Two types of neurons in the fly brain help a fly land when it detects a looming stimulus – but only if it’s already in flight.
For fruit flies, the shadow cast by a looming predator looks much the same as an approaching tree. But one triggers an escape response, while the other invites the fly to gently land.
Flies can process the same visual cues differently depending on context, evoking the proper response based on the scenario, new research shows. Researchers at the Howard Hughes Medical Institute’s Janelia Research Campus identified two pairs of neurons going from the brain to the ventral nerve cord that make a fly land in response to a looming shadow – but only if the insect is already in flight.

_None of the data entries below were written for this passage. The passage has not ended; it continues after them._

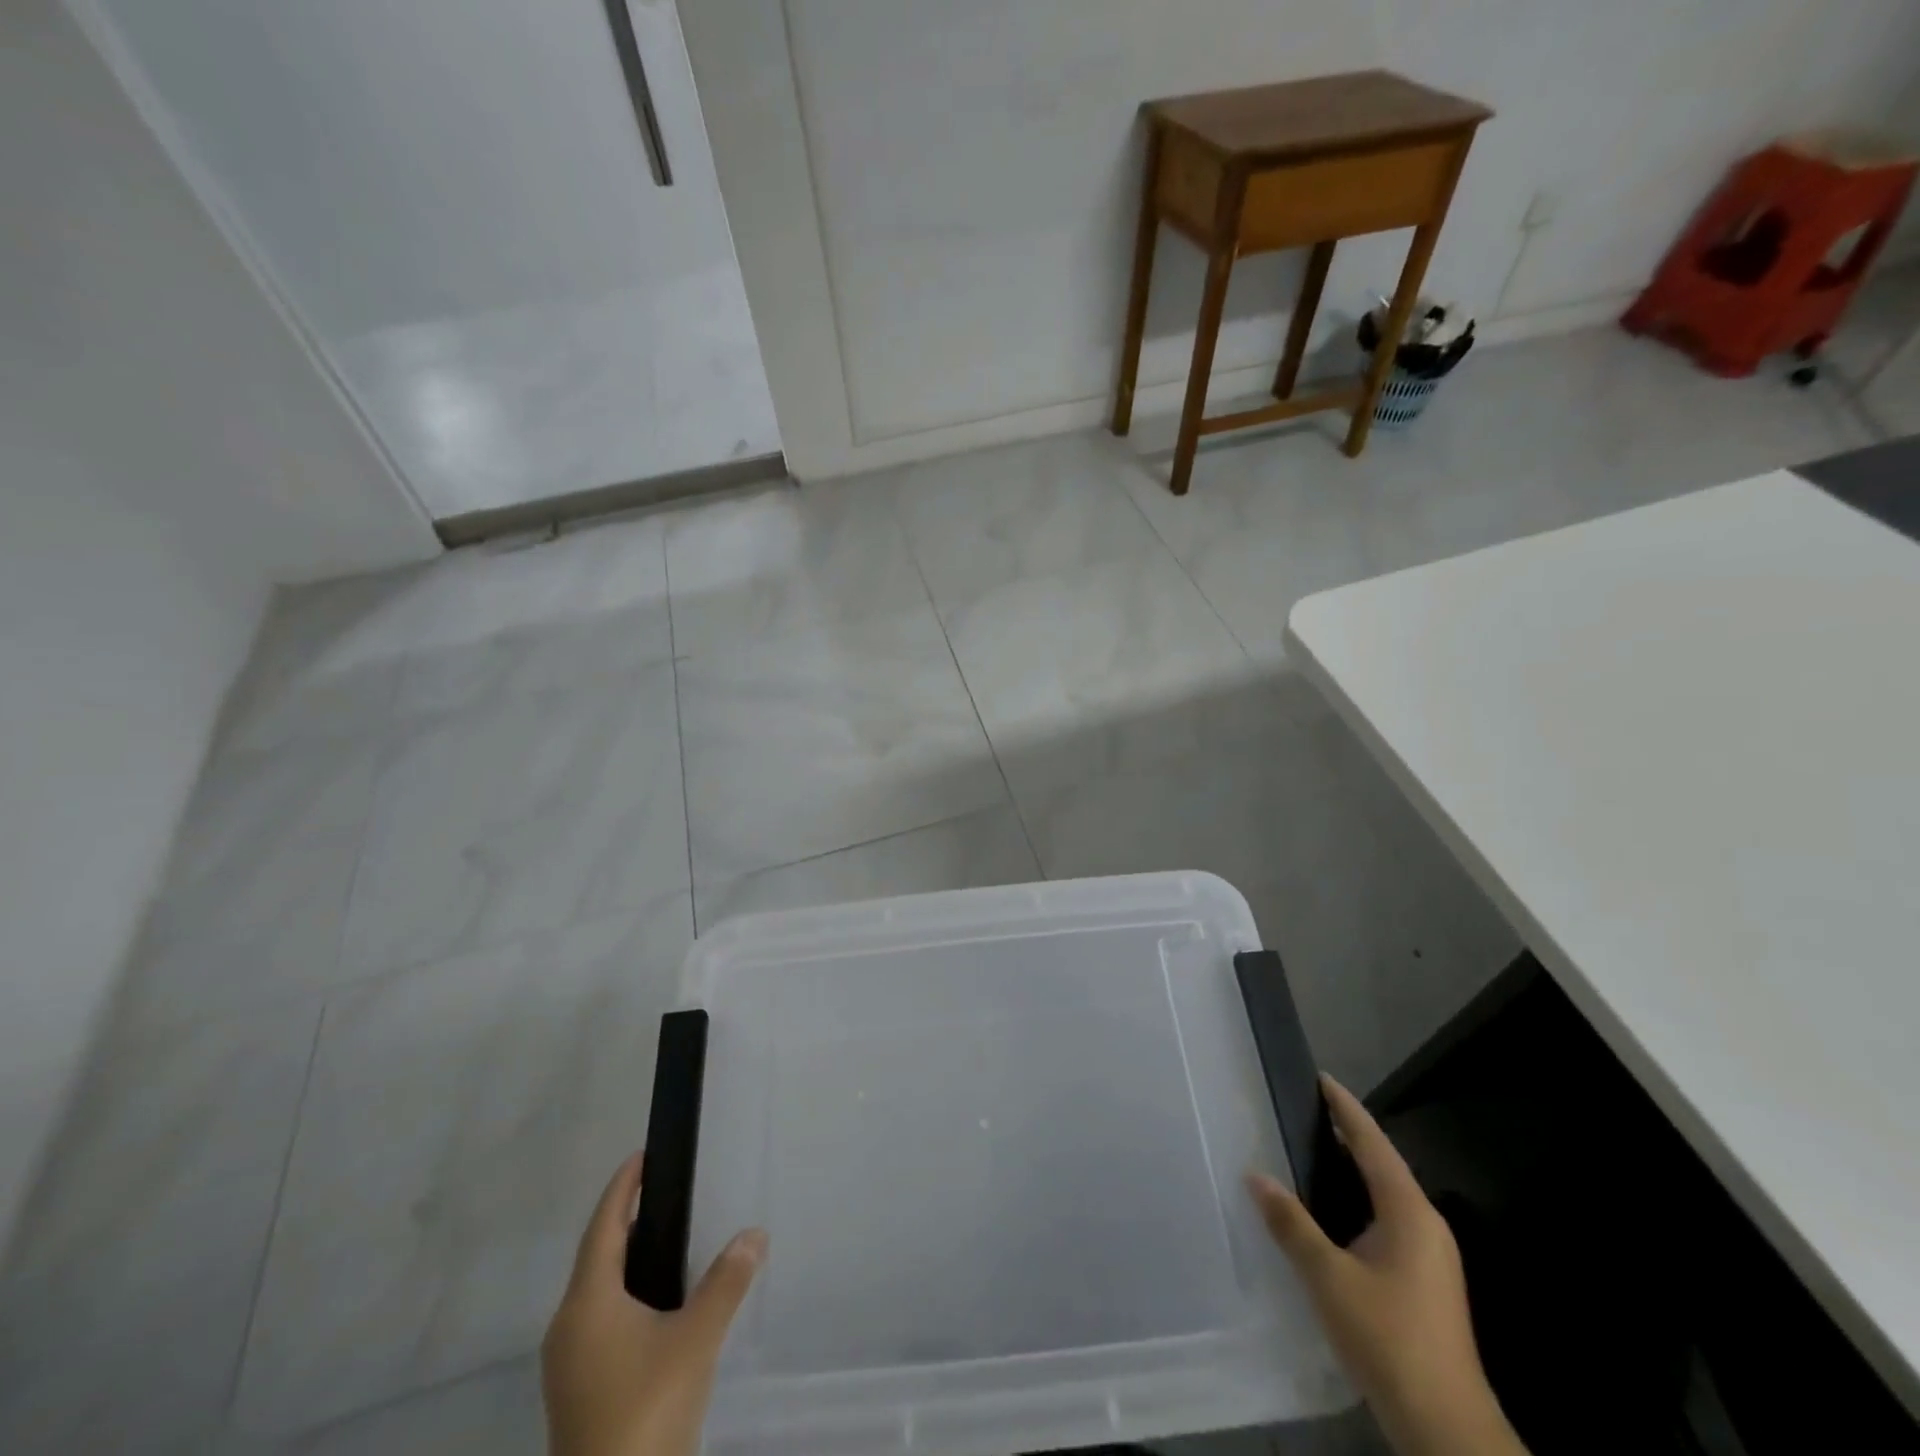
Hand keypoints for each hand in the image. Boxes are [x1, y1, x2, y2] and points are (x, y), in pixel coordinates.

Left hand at [543, 1153, 767, 1455]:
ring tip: (665, 1240)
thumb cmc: (646, 1410)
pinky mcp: (576, 1391)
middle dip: (625, 1221)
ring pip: (596, 1293)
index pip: (602, 1227)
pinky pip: (598, 1320)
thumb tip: (753, 1233)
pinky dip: (624, 1294)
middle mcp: (567, 1327)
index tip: (642, 1156)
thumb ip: (726, 1282)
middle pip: (595, 1257)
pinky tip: (655, 1305)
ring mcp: (567, 1365)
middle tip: (662, 1192)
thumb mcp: (696, 1340)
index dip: (621, 1189)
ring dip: (624, 1261)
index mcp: (587, 1304)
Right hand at [1247, 1077, 1526, 1455]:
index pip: (1372, 1143)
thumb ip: (1291, 1224)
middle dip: (1346, 1135)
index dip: (1346, 1109)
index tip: (1321, 1078)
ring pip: (1385, 1195)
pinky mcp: (1424, 1281)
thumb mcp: (1328, 1277)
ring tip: (1310, 1151)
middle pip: (1382, 1165)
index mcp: (1409, 1212)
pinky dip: (1357, 1200)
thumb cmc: (1387, 1338)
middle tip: (1305, 1110)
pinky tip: (1330, 1212)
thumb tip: (1255, 1176)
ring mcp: (1429, 1256)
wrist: (1446, 1428)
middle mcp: (1425, 1225)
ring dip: (1352, 1170)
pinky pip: (1386, 1220)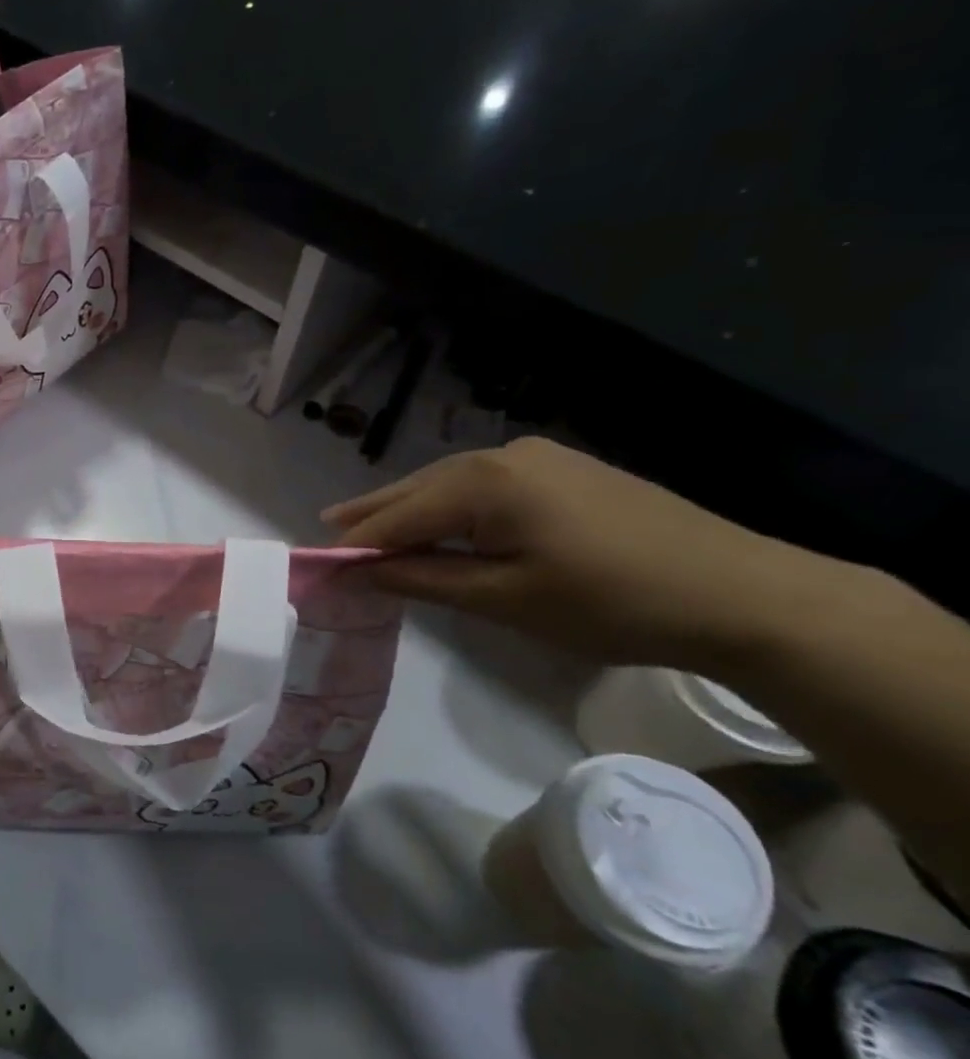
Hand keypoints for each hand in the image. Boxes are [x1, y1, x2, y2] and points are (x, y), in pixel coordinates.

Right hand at [323, 437, 835, 669]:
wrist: (743, 592)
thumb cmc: (609, 602)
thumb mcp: (503, 599)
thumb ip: (422, 579)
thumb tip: (359, 570)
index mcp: (484, 483)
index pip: (397, 516)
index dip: (353, 544)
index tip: (315, 565)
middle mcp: (503, 456)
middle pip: (418, 488)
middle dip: (372, 513)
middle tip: (326, 530)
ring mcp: (539, 458)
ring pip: (450, 484)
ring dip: (410, 507)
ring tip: (369, 524)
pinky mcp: (566, 470)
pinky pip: (484, 485)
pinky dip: (449, 505)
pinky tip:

When the fly is at rest, those circuits don’t respond to the looming stimulus, they report June 10, 2019, in the journal Nature Neuroscience.
“What was surprising is that there were two sets of landing neurons,” says study coauthor and Janelia Group Leader Gwyneth Card – and that they were driven by two different mechanisms. One type (a pair of matching neurons on each side of the brain) responded to a molecule called octopamine, a brain chemical that’s released when flies are in flight. The other type was activated independently of octopamine or other brain chemicals that the team tested, but still only responded to shadows when a fly was flapping its wings.
Having two parallel gating mechanisms to enable landing behavior might be a way to make sure the pathway is only turned on when it’s supposed to be, says study lead author Jan Ache, a research scientist at Janelia.
It’s not yet clear what drives the flight dependence in the second set of landing neurons, though. Data from Janelia’s FlyEM Project Team, which is tracing the connections between all of the neurons in the fly brain, will help answer that question when it’s released soon.
Jan M. Ache, Shigehiro Namiki, Allen Lee, Kristin Branson, and Gwyneth M. Card. “State-dependent decoupling of sensory and motor circuits underlies behavioral flexibility in Drosophila.” Nature Neuroscience. Published online June 10, 2019. doi:10.1038/s41593-019-0413-4.